Читаем Блеск и коварство Медичи полностью

Придворные сплетники не преминули вонзить сокрушительное лезвие свежих новостей в сердце великой герцогини: Бьянка Капелло, любовница великого герцога, родила ему крепкого и здорового сына. Конечно, были и скептики — они ведь всегда есть, — которые напоминали о возрасте донны Бьянки, долгих годах ее бесплодия и столь благоприятном визите музыкантши с большой неаполитанской мандолиной в ее покои. Что касается самой Кьяры, она ни в чем не могла быть уверена. Да, она осталась в комнате, когда все остальные ушли. Она давала Бьянке анодин, который должен был облегчить ее предполагаемые боли, но из-за своей непокорности и охватившего ее гнева она предпочла закрыть глаза и ничего не видеть, о чем сейчас сильно жалела.

«Ты готова отрезать себе нос, чтобы насолить всему лицу. Сама себе вредишь, чтобы другим досадить», — говорила бабушка. Нужно было присмотреться поближе, во всех подробностях, чтобы сейчас говорить со всей честностью и определенностью. Но уже слишком поздно.

— Силы огня и воздуха проявились внутри вас, — сказал магистр Руанно. Его лицо было наполовину прикрыто капюшоном его черной сутаны, а голос звучал ровно и торжественно. Каким же притворщиком он мог быть, когда нужно. — Женские силы сдались, и в результате появился ребенок мужского пола. Это самый благоприятный знак.

— Конечно, — промолвил магистр Франческо, важный, словно петух на птичьем дворе. — Конечно.

Вот уж наглец!

— С вашего позволения, магистр Франческо, я хотела бы вам напомнить… — сказала она. Кьяра понимала, что ее актерское мастерство не так отточено, как у магистра Руанно, и могла услышать оттенок негодования в своем голосе. Однако она надеялась, что великий герцог настолько поглощен осознанием собственной мужественности, что пропустит это мимо ушей. А дело было все в том, что Кьяре казалась чудовищной несправедливость того, что Бьянка Капелло получает все почести как мать герцогского наследника, в то время как великая герцогиня тоже уже несколько месяцев как беременна. И уже в седьмой раз.

— Ваша супруга, великая герцогиня, — сказала она, — тоже беременна.

— Да, это так. И это опять же признак того, что женский элемент подчинился силе мужского начала.

Воздух в лаборатории был пропитан мыслями о слиянии мужского и женского начала. Казалось, в нем витал этот сладко-соленый запах плотских миазмов. Ни одна из предыдущих стадий ори$ тарпит так явно не указывала на то, что магистр Франческо и магистр Руанно были мужчинами, а она сама — женщиной.

С тех самых пор, как она столкнулась с магистром Руанно в кладовой великой герцогини, она все так же видела в нем того же английского алхимика, как и прежде, и ни разу не позволила себе думать о нем как о Руане. Глядя на него, тоже никто бы не заподозрил никаких изменений. Ну, разве что самую малость. Его глаза, похожие на глубокие колодцы, на дыры, ведущие прямо в ад, неотрывно следили за великим герцогом. А в остальном его лицо не выражало ровным счетом ничего и казалось нарисованным на портрете.

Интересно, каково это — соединиться с ним в любовном соитии? Издавая те же самые звуки, что издавали Изабелла и Дианора в те ленивые летние дни… Оставляя ложе смятым и пахнущим мускусом, словно внутренности цветка…

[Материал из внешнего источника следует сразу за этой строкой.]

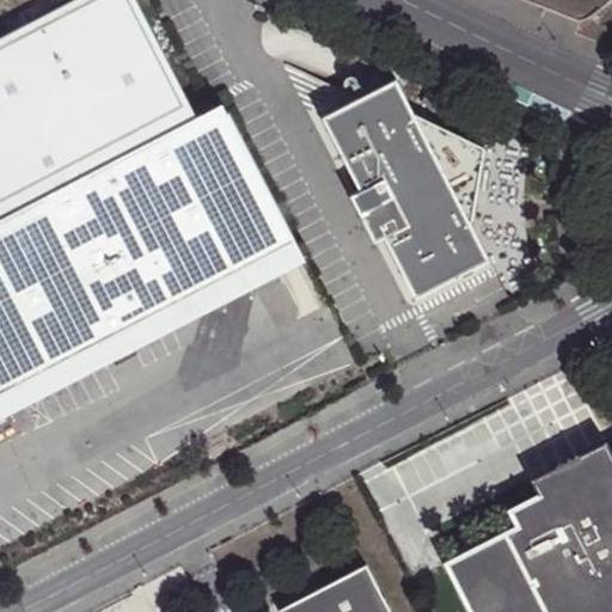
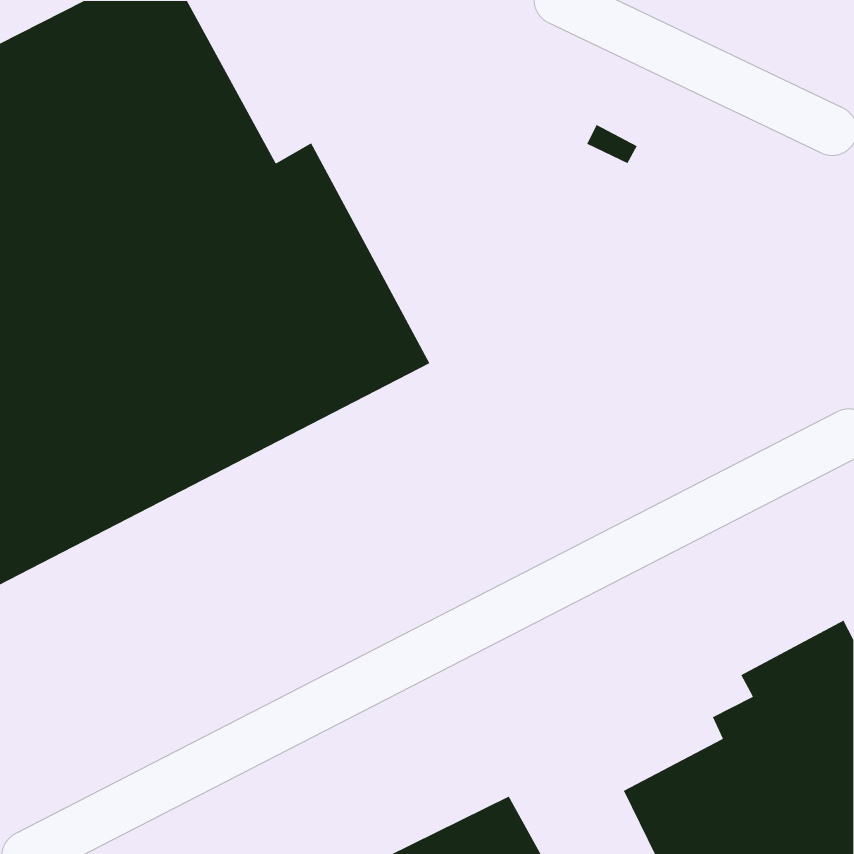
building: [322,80,489,299] -> none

А как это было бы с великим герцогом?

А если с ними обоими?

Боже правый, что за мысли приходят ей в голову! Пора немедленно от них избавиться. Вспоминая свои первые два года жизни при дворе Медичи, она представляла, будто все это происходило совершенно с другим человеком — молодой, непокорной и напуганной девушкой, которая, казалось, вот-вот находила свой путь и снова его теряла среди сияющих роскошью лабиринтов дворцов, герцогинь и их тайных заговоров. Кьяра точно знала, с чего все началось, — с первого глотка крепкого пряного вина в золотом студиоло великого герцога, со скрытой кунсткамерой и потайной дверью. Она также знала, когда этому пришел конец: там, в полутемной кладовой великой герцогини, где она стояла рядом с Руанно дель Ингильтерра и ждала, чтобы он…

Чего же она ждала от него? Что он ее поцелует? Или убьет?

С тех пор многое прояснилось. Оцепенение, сковавшее ее после лихорадки, миновало. Она научилась молчать, быть осторожной и видеть все более ясно, не обольщаясь чужими титулами и кровными узами.

Во всяком случае, она старалась.

Все, прочь досужие мысли. Пора сосредоточиться на алхимии.